══ READING TEXT

Neither mentioned the Los Angeles house.
       The first was “SUBSTITUTION OF TRUSTEE BY
BENEFICIARY” for the San Francisco house. This form made
Panrox the new trustee, taking over for the original title company
trustee.
       The second document was a “DEED OF FULL
RECONVEYANCE.” The deed states that all sums secured by
the deed of trust on the San Francisco house “have been fully
paid . . . .”

                                6
       Both documents were notarized on November 4, 1999 and
signed by Benjamin Biao Yang on behalf of Panrox. Both
referred to the deed dated October 10, 1995 and numbered
F867388, which was the document creating the lien against Hon’s
San Francisco house. Both documents were recorded on
February 6, 2001.
       Nothing was recorded, however, to affect Panrox’s lien on
the Los Angeles home. From every indication in our record, this
lien was forgotten, and would remain forgotten until 2020.
       Panrox ceased operation in about 1998. The State of
California suspended Panrox on January 2, 2001 for failure to
pay taxes. Panrox would remain suspended for 20 years, until
Slates revived it in 2021. ANC was dissolved in early 1999.

════

> **TASKS TO CARRY OUT**:
A. Copy the stretch from "Nothing was recorded, however, to" through "in early 1999." in the passage about Panrox's liens.
B. Translate into Spanish this sentence from the passage about Panrox's liens: "Nothing was recorded, however, to affect Panrox’s lien on the Los Angeles home."
C. Write what comes next in the passage about Panrox's liens, starting after its final sentence.

══ LISTED RECORDS

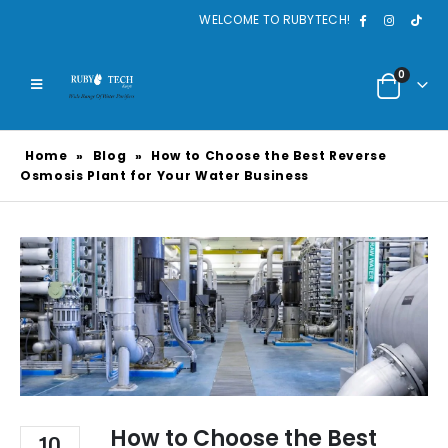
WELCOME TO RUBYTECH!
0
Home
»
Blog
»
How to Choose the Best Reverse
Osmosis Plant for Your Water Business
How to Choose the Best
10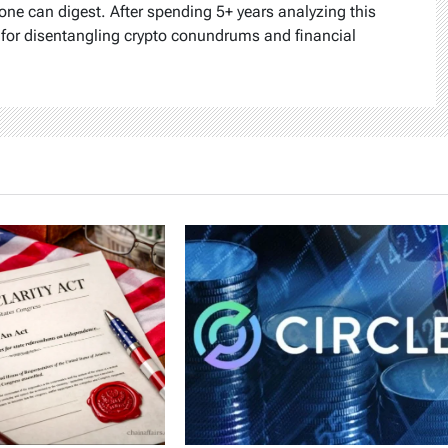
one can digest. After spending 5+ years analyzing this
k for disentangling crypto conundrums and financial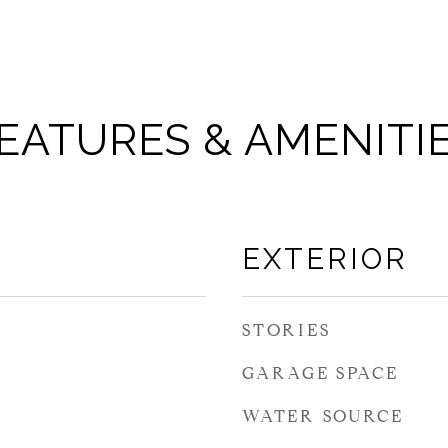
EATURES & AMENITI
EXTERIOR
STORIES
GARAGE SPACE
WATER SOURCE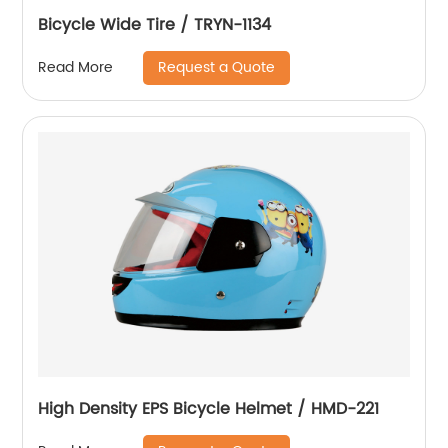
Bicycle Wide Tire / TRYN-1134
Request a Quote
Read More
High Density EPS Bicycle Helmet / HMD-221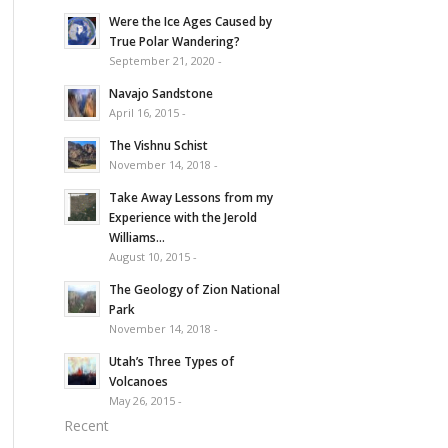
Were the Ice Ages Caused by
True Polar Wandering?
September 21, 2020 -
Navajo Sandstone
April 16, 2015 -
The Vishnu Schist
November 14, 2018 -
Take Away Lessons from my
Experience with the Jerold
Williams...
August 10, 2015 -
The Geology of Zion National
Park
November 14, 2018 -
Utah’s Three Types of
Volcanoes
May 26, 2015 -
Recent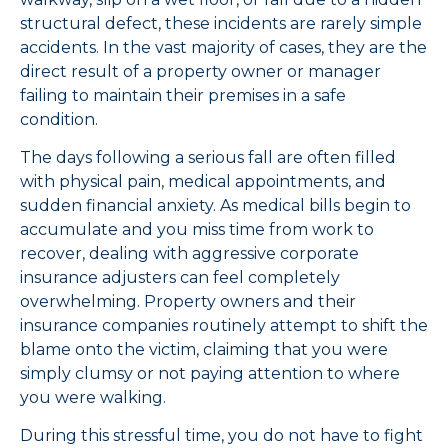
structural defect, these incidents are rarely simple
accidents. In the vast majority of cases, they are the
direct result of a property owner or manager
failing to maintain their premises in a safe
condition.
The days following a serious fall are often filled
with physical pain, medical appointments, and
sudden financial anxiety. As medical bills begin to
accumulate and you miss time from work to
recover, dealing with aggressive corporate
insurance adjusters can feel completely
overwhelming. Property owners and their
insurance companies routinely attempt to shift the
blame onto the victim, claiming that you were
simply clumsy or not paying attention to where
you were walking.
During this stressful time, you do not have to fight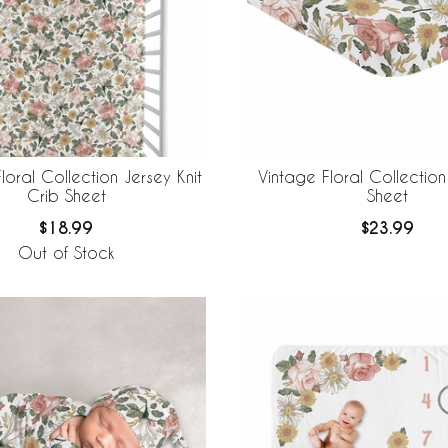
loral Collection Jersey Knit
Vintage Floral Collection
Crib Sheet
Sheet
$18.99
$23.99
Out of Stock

════
══ LISTED RECORDS

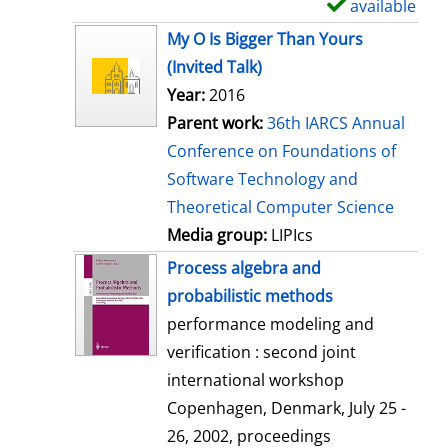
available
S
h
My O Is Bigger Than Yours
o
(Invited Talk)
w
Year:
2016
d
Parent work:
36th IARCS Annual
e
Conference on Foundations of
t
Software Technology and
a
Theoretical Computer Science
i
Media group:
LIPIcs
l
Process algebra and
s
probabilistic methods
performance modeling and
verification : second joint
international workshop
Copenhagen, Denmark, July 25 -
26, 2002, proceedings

════

> **ACTIVITY ANSWERS**:
A.
Nothing was recorded, however, to affect Panrox’s lien on
the Los Angeles home. From every indication in our record, this
lien was forgotten, and would remain forgotten until 2020.
       Panrox ceased operation in about 1998. The State of
California suspended Panrox on January 2, 2001 for failure to
pay taxes. Panrox would remain suspended for 20 years, until
Slates revived it in 2021. ANC was dissolved in early 1999.

B. Sin embargo, no se registró nada que afectara el gravamen de Panrox sobre la casa de Los Ángeles.

C.
       Thus began a long period of stillness. Panrox was
suspended; ANC was dissolved; no one took notice of the Los
Angeles lien, and for many years the record contains no events
pertaining to the $141,000. The $141,000 topic would resurface
only as an unexpected byproduct of Hon’s and Yee’s acrimonious
rupture.
                                 B
       Hon and Yee ended their personal and business
relationship in 2007. This split was final and total. Yee moved
out of the Los Angeles house. Hon stayed there.
       After 2007, Hon and Yee took to suing each other, but their
court warfare did not move swiftly.
       On June 19, 2008, Hon sued Yee in case KC053203, seeking
partition by sale of the Los Angeles house. This case moved to
default judgment, but the court vacated the judgment on
December 31, 2009.

                                7
       On November 23, 2016, Yee sued Hon in case KC068890,
seeking relief including the partition of the Los Angeles house.
       In 2020, the court in case KC068890 conducted a bench
trial. On August 20, 2020, the court split the Los Angeles house
value evenly between Yee on one hand and Hon (and her son) on
the other.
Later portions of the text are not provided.